Later, when we walked back up to the dance hall he said can I take you home and I said yes. Yes, you can take me home. Soon, I was sitting up between the handlebars of his bicycle with my legs either side of the front wheel and my dress pulled up so it didn’t blow everywhere. He pushed us all the way to South Yarra. All the way up the hill at the end of Tivoli Street. With that salty wind in my face and the tramlines shining before me under the streetlights, I felt like I’d just started to live.
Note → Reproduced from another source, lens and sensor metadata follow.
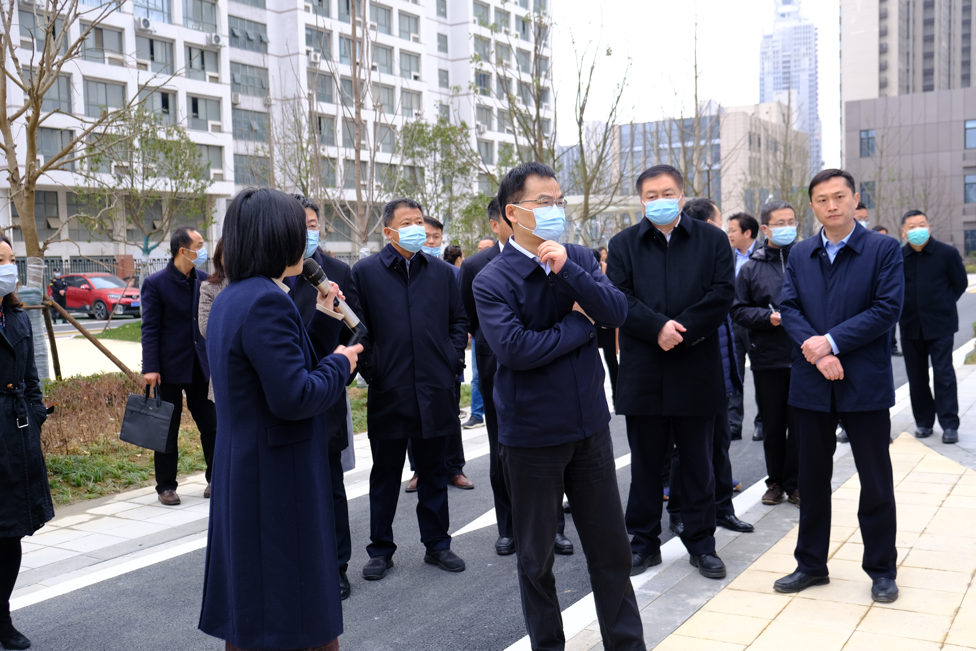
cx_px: 488
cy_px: 326
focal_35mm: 36
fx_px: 976
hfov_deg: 53.1
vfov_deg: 36.9
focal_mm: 24.3
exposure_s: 1/90
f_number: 3.6
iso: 160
Rita shrugs her shoulders and gives up on the years. It doesn’t matter in the end. The years led here. They were always leading here. A new suburb out on the edges of the city. A dirt road, a dirt footpath. The sun low on the swaying grass in the open paddocks. She eyes Vic beside her. His cigarette’s gone out and he re-lights one of his cork-tipped cigarettes that he keeps for special occasions. She’s watching his hands as he cups the flame. What happens to it all? What happens to all that life? All that time? Where does it all go? One moment you feel like you’ve got all the years in the world to live, and the next you feel like you’ve lived them. One moment you can’t wait for everything to start, the next you’re counting back through the years like it’s the only thing left to do.